:: Aim of the exercise ::
An answer that reproduces all the entries exactly is what is needed.

:: Data records ::
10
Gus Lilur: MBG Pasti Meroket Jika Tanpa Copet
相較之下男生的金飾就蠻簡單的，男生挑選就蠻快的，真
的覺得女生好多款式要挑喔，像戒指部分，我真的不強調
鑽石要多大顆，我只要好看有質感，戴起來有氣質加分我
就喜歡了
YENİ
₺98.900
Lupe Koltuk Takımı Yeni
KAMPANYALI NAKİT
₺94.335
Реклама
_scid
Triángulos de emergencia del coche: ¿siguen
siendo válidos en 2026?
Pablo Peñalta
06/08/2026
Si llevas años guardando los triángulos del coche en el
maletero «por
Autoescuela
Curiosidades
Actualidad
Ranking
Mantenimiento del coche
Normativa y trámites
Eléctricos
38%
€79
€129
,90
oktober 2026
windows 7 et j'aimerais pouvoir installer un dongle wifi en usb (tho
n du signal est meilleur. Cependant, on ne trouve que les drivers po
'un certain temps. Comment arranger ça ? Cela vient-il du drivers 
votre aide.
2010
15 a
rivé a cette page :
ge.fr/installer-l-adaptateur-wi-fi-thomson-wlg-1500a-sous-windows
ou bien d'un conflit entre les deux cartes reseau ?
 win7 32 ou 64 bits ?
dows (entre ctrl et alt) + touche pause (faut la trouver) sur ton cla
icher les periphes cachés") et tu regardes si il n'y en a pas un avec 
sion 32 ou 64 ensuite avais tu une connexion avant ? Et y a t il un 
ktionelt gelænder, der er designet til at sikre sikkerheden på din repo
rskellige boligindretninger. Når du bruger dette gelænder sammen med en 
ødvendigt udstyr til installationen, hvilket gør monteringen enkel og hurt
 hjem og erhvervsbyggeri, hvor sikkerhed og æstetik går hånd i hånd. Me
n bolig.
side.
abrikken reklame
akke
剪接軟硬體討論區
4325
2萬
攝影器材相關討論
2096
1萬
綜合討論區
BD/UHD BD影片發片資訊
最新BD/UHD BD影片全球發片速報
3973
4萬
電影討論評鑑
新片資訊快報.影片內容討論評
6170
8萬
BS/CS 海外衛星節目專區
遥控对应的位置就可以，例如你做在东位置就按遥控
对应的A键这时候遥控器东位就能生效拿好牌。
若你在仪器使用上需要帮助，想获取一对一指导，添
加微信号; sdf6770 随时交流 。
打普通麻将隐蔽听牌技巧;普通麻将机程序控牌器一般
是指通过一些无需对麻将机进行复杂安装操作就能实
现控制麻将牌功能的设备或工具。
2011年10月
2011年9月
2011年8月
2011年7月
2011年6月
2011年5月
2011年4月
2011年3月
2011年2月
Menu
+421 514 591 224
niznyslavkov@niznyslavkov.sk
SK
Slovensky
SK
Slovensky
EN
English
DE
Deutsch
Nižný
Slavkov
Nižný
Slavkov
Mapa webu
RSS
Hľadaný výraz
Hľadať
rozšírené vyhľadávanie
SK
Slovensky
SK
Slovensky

:: Answer for the task ::
10
Gus Lilur: MBG Pasti Meroket Jika Tanpa Copet
相較之下男生的金飾就蠻簡單的，男生挑選就蠻快的，真
的覺得女生好多款式要挑喔，像戒指部分，我真的不強調
鑽石要多大顆，我只要好看有質感，戴起來有氣質加分我
就喜歡了
YENİ
₺98.900
Lupe Koltuk Takımı Yeni
KAMPANYALI NAKİT
₺94.335
Реклама
_scid
Triángulos de emergencia del coche: ¿siguen
siendo válidos en 2026?
Pablo Peñalta
06/08/2026
Si llevas años guardando los triángulos del coche en el
maletero «por
Autoescuela
Curiosidades
Actualidad
Ranking
Mantenimiento del coche
Normativa y trámites
Eléctricos
38%
€79
€129
,90
oktober 2026
windows 7 et j'aimerais pouvoir installer un dongle wifi en usb (tho
n du signal est meilleur. Cependant, on ne trouve que les drivers po
'un certain temps. Comment arranger ça ? Cela vient-il du drivers 
votre aide.
2010
15 a
rivé a cette page :
ge.fr/installer-l-adaptateur-wi-fi-thomson-wlg-1500a-sous-windows
ou bien d'un conflit entre les deux cartes reseau ?
 win7 32 ou 64 bits ?
dows (entre ctrl et alt) + touche pause (faut la trouver) sur ton cla
icher les periphes cachés") et tu regardes si il n'y en a pas un avec 
sion 32 ou 64 ensuite avais tu une connexion avant ? Et y a t il un 
ktionelt gelænder, der er designet til at sikre sikkerheden på din repo
rskellige boligindretninger. Når du bruger dette gelænder sammen med en 
ødvendigt udstyr til installationen, hvilket gør monteringen enkel og hurt
 hjem og erhvervsbyggeri, hvor sikkerhed og æstetik går hånd i hånd. Me
n bolig.
side.
abrikken reklame
akke
剪接軟硬體討論區
4325
2萬
攝影器材相關討論
2096
1萬
綜合討論區
BD/UHD BD影片發片資訊
最新BD/UHD BD影片全球發片速報
3973
4萬
電影討論評鑑
新片資訊快報.影片內容討論評
6170
8萬
BS/CS 海外衛星節目專區
遥控对应的位置就可以，例如你做在东位置就按遥控
对应的A键这时候遥控器东位就能生效拿好牌。
若你在仪器使用上需要帮助，想获取一对一指导，添
加微信号; sdf6770 随时交流 。
打普通麻将隐蔽听牌技巧;普通麻将机程序控牌器一般
是指通过一些无需对麻将机进行复杂安装操作就能实
现控制麻将牌功能的设备或工具。
2011年10月
2011年9月
2011年8月
2011年7月
2011年6月
2011年5月
2011年4月
2011年3月
2011年2月
Menu
+421 514 591 224
niznyslavkov@niznyslavkov.sk
SK
Slovensky
SK
Slovensky
EN
English
DE
Deutsch
Nižný
Slavkov
Nižný
Slavkov
Mapa webu
RSS
Hľadaný výraz
Hľadať
rozšírené vyhľadávanie
SK
Slovensky
SK
Slovensky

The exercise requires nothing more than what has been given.